╔══

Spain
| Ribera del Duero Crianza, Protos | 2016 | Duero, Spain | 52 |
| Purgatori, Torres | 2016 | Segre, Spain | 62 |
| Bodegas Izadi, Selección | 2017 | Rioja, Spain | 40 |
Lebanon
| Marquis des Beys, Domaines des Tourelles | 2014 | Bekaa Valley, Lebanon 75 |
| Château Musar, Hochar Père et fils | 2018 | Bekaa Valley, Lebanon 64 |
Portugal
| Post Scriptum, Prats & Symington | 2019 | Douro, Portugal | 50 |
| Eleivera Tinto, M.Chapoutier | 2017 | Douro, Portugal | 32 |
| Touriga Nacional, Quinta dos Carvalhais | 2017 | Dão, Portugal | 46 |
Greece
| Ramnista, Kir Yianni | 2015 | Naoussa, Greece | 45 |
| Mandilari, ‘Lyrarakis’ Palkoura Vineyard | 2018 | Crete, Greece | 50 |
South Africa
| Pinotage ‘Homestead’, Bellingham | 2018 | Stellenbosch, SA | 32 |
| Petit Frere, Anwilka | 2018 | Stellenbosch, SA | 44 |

╚══
╔══

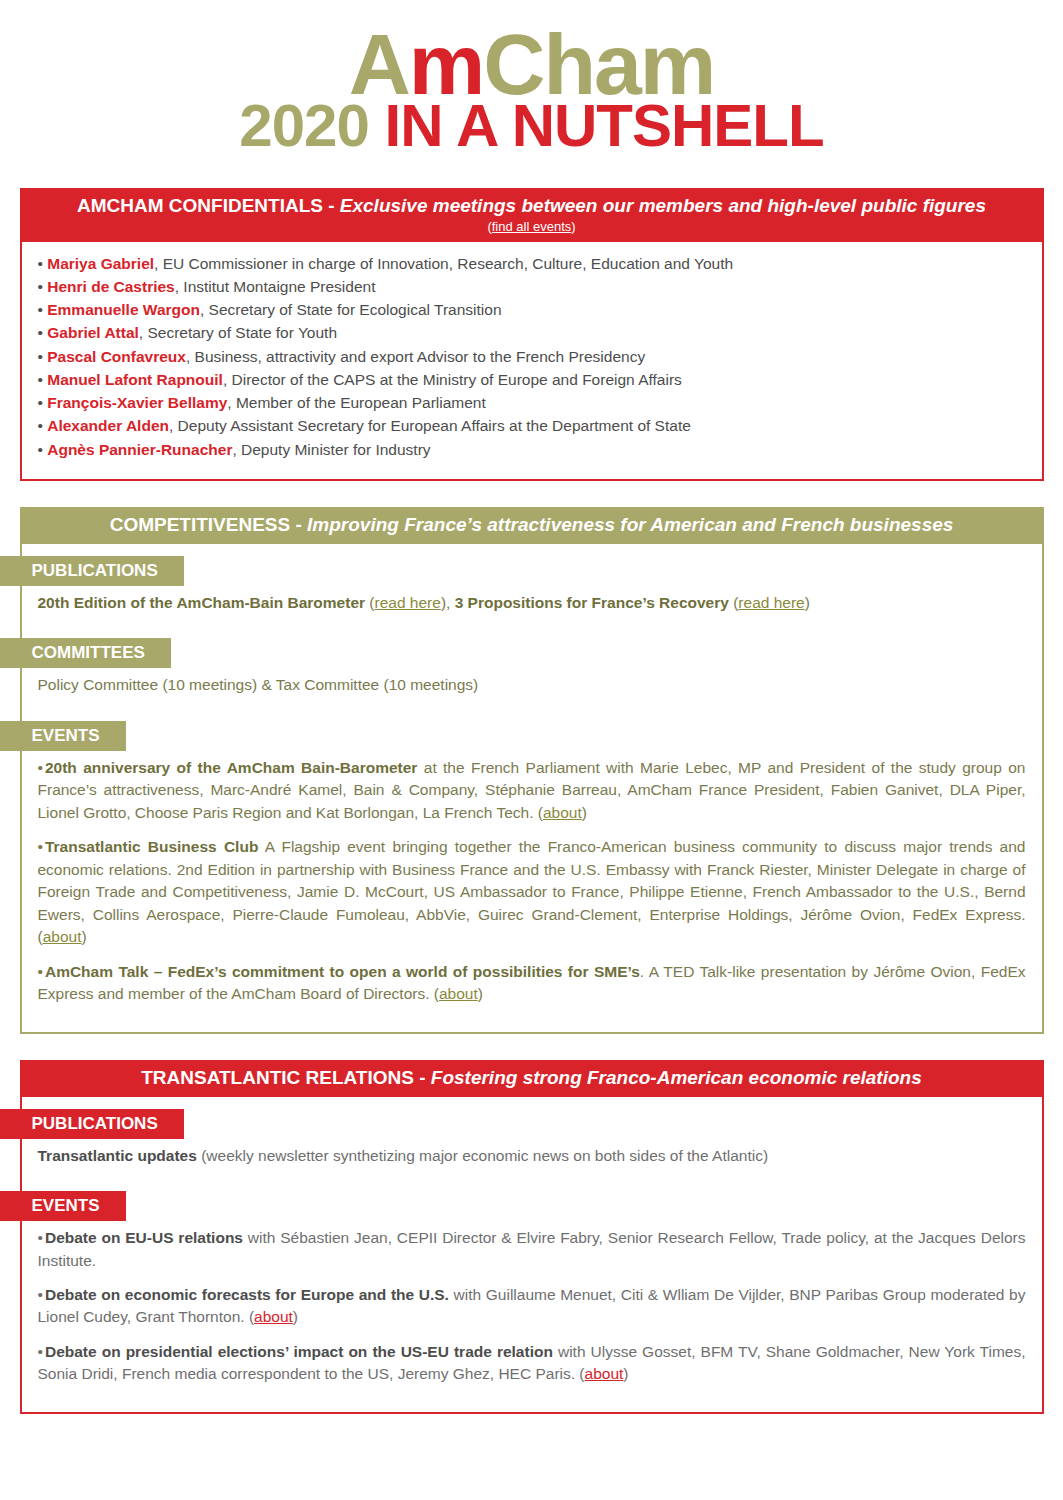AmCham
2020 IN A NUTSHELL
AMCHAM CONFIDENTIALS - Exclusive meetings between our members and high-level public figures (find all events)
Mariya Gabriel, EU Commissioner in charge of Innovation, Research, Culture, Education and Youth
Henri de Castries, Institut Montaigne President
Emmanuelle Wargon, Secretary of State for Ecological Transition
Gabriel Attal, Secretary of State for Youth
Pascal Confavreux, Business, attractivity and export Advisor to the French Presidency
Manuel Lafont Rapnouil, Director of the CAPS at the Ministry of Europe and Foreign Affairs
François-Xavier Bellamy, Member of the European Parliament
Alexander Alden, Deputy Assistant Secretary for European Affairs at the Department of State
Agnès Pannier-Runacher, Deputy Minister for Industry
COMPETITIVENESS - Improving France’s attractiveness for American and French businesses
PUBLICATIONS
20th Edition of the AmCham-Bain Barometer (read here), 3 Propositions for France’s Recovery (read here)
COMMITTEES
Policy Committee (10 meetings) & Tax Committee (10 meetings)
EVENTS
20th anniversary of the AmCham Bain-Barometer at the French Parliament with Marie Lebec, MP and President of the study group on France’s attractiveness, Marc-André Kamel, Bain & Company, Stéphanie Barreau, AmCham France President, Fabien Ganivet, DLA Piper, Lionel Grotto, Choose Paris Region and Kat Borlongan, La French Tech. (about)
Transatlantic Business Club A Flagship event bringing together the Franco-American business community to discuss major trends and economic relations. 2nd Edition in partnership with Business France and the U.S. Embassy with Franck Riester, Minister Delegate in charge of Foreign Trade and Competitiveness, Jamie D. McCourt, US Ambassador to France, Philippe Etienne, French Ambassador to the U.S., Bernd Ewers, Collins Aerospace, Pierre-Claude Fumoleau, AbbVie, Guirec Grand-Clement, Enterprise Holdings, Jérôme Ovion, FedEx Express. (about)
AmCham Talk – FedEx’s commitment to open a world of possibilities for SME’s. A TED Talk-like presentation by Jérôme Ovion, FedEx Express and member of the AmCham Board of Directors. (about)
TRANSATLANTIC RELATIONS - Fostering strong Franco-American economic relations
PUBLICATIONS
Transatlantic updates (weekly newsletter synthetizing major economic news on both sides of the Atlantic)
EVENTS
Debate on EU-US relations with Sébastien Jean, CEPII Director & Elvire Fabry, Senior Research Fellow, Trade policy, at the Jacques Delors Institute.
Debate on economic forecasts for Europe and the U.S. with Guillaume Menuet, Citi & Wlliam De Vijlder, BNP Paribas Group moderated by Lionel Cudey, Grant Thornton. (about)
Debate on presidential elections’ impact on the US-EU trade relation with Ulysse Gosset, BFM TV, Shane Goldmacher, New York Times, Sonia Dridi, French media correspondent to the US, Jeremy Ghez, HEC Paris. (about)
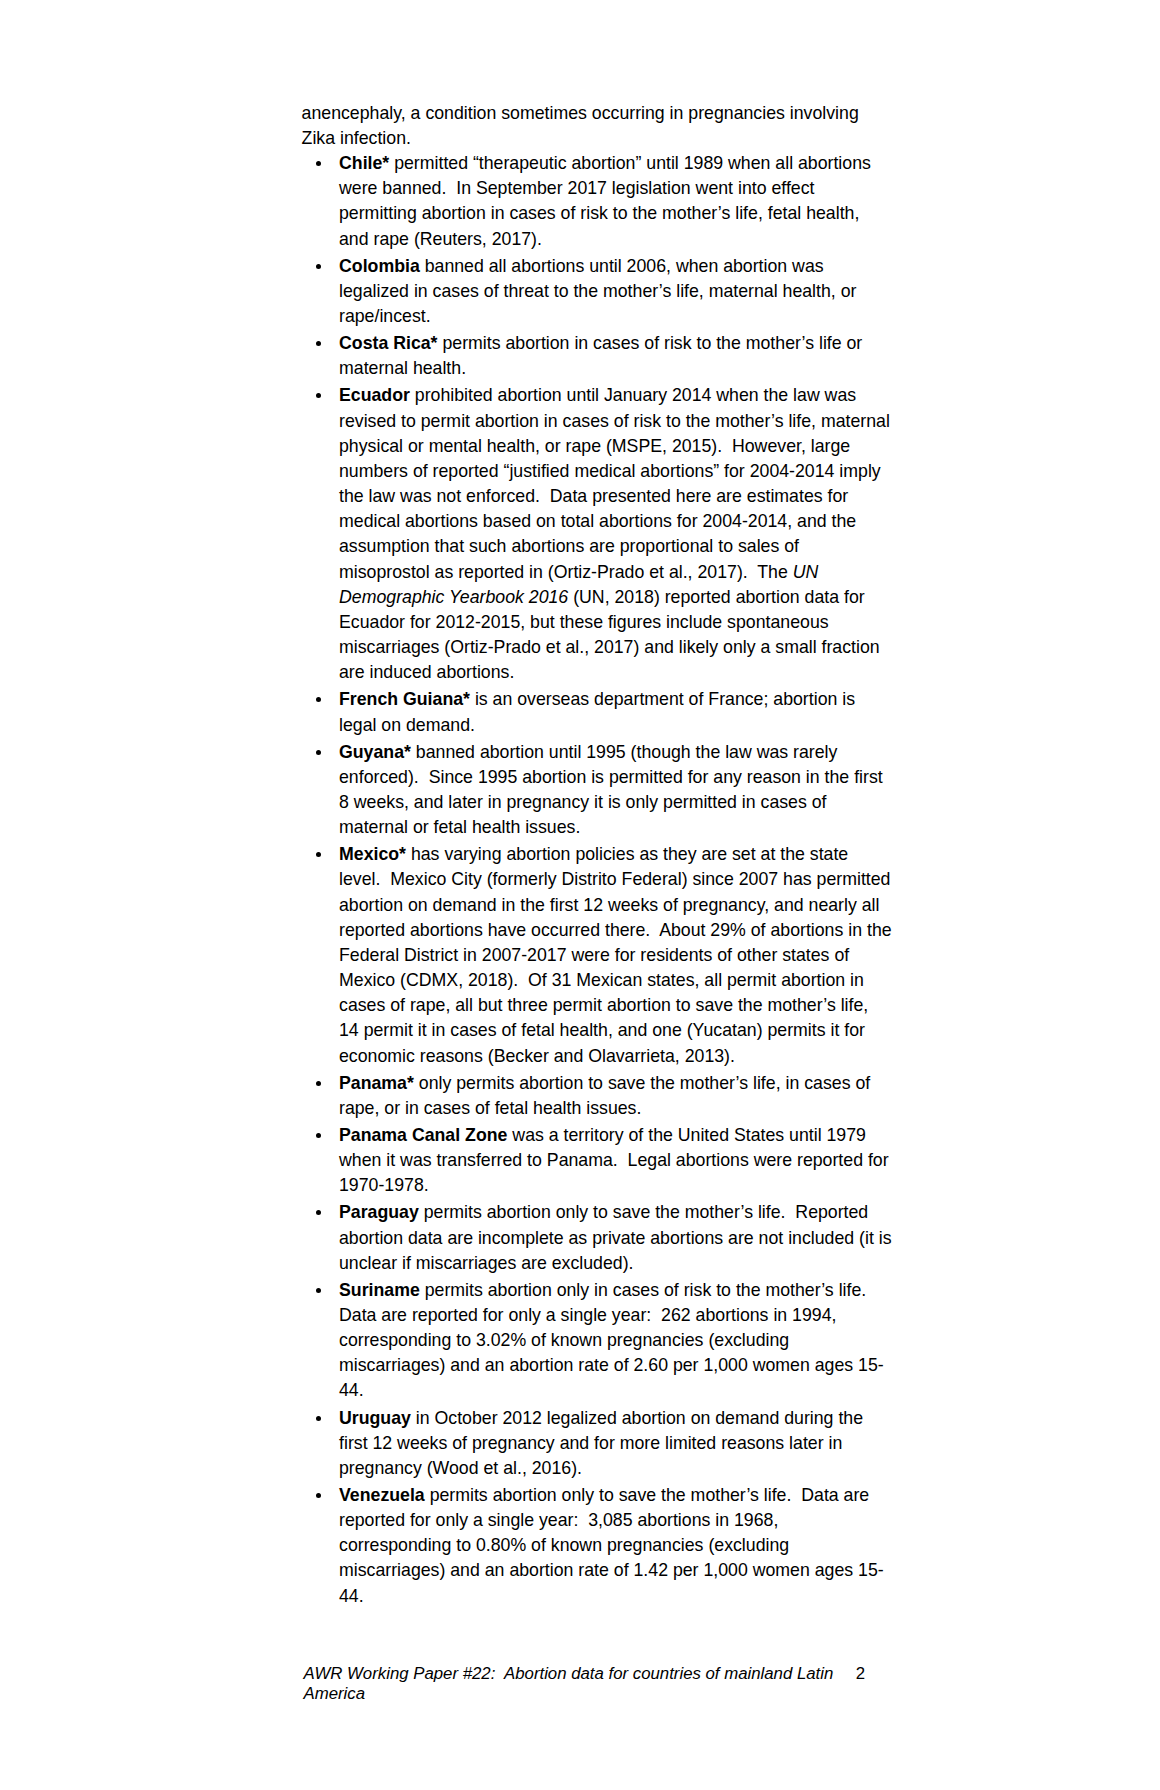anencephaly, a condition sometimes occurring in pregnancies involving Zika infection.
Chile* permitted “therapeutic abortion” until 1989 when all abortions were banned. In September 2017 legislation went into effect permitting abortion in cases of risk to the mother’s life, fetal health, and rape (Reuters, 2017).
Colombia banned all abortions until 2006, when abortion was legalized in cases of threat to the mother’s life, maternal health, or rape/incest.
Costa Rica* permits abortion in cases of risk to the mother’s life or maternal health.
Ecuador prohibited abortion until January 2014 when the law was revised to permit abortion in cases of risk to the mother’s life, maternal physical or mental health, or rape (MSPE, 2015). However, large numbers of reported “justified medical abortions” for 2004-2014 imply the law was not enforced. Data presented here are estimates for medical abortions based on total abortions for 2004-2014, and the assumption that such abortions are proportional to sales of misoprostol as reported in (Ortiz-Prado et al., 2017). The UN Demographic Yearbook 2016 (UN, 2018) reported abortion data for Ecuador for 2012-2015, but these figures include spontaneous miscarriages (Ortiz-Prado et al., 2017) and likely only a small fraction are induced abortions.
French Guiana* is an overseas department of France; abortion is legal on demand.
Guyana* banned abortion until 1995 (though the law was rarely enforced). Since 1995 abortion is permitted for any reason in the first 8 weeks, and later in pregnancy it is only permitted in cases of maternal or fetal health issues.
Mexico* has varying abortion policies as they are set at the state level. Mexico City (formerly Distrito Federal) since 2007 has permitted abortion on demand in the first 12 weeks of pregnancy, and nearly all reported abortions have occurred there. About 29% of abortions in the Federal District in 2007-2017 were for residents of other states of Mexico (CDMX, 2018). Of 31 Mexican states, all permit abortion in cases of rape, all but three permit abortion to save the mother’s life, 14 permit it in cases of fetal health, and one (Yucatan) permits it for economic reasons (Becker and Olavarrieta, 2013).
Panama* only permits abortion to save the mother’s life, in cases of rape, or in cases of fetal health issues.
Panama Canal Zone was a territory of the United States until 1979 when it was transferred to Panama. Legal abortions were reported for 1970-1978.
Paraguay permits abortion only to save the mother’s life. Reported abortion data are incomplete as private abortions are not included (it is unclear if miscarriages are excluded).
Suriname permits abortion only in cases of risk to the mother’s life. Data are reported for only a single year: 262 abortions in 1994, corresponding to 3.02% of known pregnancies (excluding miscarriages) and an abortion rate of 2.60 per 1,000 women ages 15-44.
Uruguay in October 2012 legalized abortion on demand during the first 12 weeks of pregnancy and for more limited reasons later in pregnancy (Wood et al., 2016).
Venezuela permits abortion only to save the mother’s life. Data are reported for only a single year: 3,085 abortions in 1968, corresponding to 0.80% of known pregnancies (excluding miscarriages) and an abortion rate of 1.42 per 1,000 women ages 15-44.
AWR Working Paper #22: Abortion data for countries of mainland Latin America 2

╚══

All lines in the listing above between the line with "Spain | 40 |" and the line with "South Africa", inclusive, should be set down exactly, and no line outside that range.

| Bodegas Izadi, Selección | 2017 | Rioja, Spain | 40 |
Lebanon
| Marquis des Beys, Domaines des Tourelles | 2014 | Bekaa Valley, Lebanon 75 |
| Château Musar, Hochar Père et fils | 2018 | Bekaa Valley, Lebanon 64 |
Portugal
| Post Scriptum, Prats & Symington | 2019 | Douro, Portugal | 50 |
| Eleivera Tinto, M.Chapoutier | 2017 | Douro, Portugal | 32 |
| Touriga Nacional, Quinta dos Carvalhais | 2017 | Dão, Portugal | 46 |
Greece
| Ramnista, Kir Yianni | 2015 | Naoussa, Greece | 45 |
| Mandilari, ‘Lyrarakis’ Palkoura Vineyard | 2018 | Crete, Greece | 50 |
South Africa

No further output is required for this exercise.